Auferstehung
Manchmal stehen wir auf
Stehen wir zur
Auferstehung auf
Mitten am Tage
Mit unserem lebendigen Haar
Mit
unserer atmenden Haut.
Nur das Gewohnte ist um uns.
Keine Fata Morgana von Palmen
Mit
weidenden Löwen
Und sanften Wölfen.
Die Weckuhren hören nicht auf zu ticken
Ihre Leuchtzeiger löschen nicht
aus.
Und dennoch leicht
Und dennoch unverwundbar
Geordnet in
geheimnisvoller Ordnung
Vorweggenommen in ein Haus aus Licht.
Marie Luise Kaschnitz (Evangelisches Gesangbuch S. 262 )
Über die Auferstehung zu sprechen, fällt schwer. Wie sollen wir das Geschehen
in glaubwürdige Sprache setzen? Als historischen Bericht? Als individuelles
Erlebnis eines Zeitzeugen? Als bloßes psychisches Erlebnis?
Auch die
Evangelien schweigen über das „Wie“ der Auferstehung. Markus beschreibt in
seinem Bericht (Mk 16, 1-8) nur das Entsetzen der drei Frauen angesichts des
leeren Grabes und der Botschaft des Engels.
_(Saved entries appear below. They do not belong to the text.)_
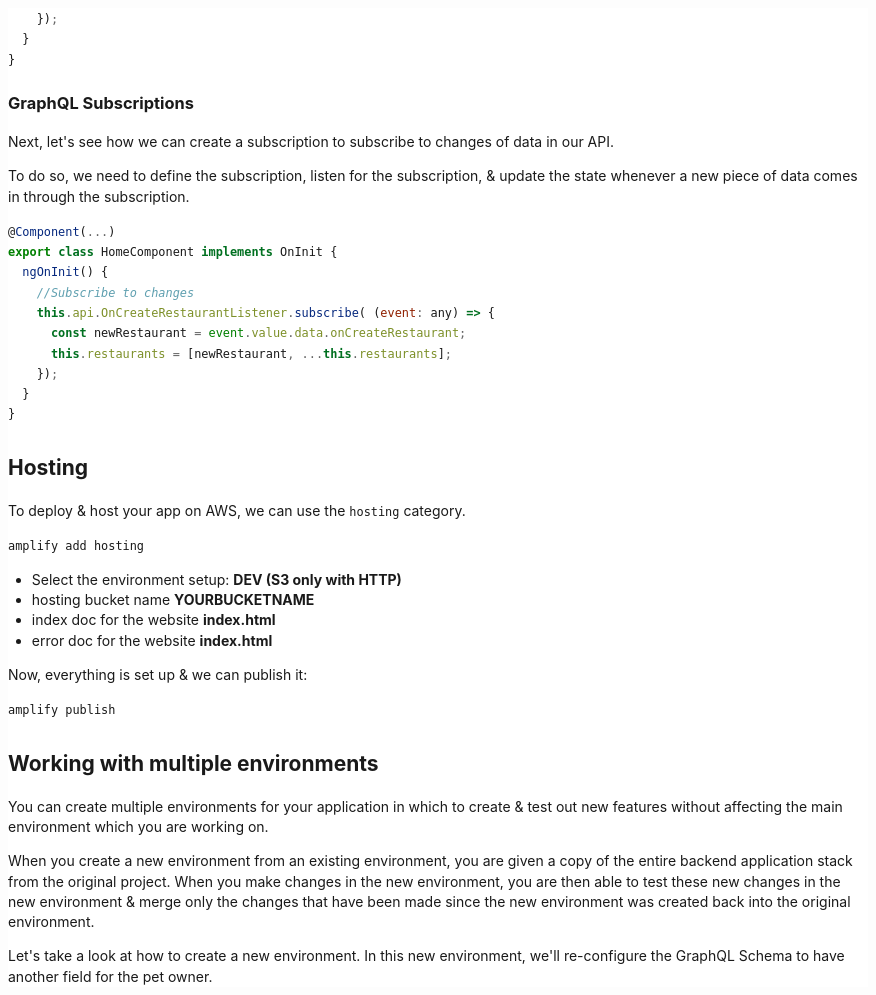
```js
    });
  }
}
```

### GraphQL Subscriptions

Next, let's see how we can create a subscription to subscribe to changes of data in our API.

To do so, we need to define the subscription, listen for the subscription, & update the state whenever a new piece of data comes in through the subscription.

```js
@Component(...)
export class HomeComponent implements OnInit {
  ngOnInit() {
    //Subscribe to changes
    this.api.OnCreateRestaurantListener.subscribe( (event: any) => {
      const newRestaurant = event.value.data.onCreateRestaurant;
      this.restaurants = [newRestaurant, ...this.restaurants];
    });
  }
}
```

## Hosting

To deploy & host your app on AWS, we can use the `hosting` category.

```sh
amplify add hosting
```

- Select the environment setup: __DEV (S3 only with HTTP)__
- hosting bucket name __YOURBUCKETNAME__
- index doc for the website __index.html__
- error doc for the website __index.html__

Now, everything is set up & we can publish it:

```sh
amplify publish
```

## Working with multiple environments

You can create multiple environments for your application in which to create & test out new features without affecting the main environment which you are working on.

When you create a new environment from an existing environment, you are given a copy of the entire backend application stack from the original project. When you make changes in the new environment, you are then able to test these new changes in the new environment & merge only the changes that have been made since the new environment was created back into the original environment.

Let's take a look at how to create a new environment. In this new environment, we'll re-configure the GraphQL Schema to have another field for the pet owner.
Er beschreibt also ihr Schweigen.
Vielleicht gibt es keine Worte?
Marie Luise Kaschnitz (1901-1974) stellt sich der Aufgabe, ihr Ostererlebnis in Worte zu fassen. Sie beschreibt Auferstehung als ein Ereignis, das sich nicht erst nach dem Tod, sondern mitten im Alltag ereignet. Es trifft sie „mit Haut und Haar“, also ganz wirklich, aber nicht so, dass sich die Welt deshalb radikal verändern würde. Keine Flucht in ein „Paradies“, keine biblische Vision von zahm gewordenen Raubtieren. Kein Fallen aus der Zeit. Auferstehung geschieht im gewöhnlichen Alltag. Versuchsweise beschreibt die Dichterin diese Empfindung als „leicht“, „unverwundbar“, „geordnet“, verbunden mit dem Gefühl der Vorwegnahme, womit eine andere, jenseitige Dimension angedeutet sein soll.
Sie dürfen selbst entscheiden, ob Sie dieser
„Sprechversuch“ überzeugt.
Vgl.: Langenhorst, Georg: Gedichte zur Bibel, München 2001, S. 238ff.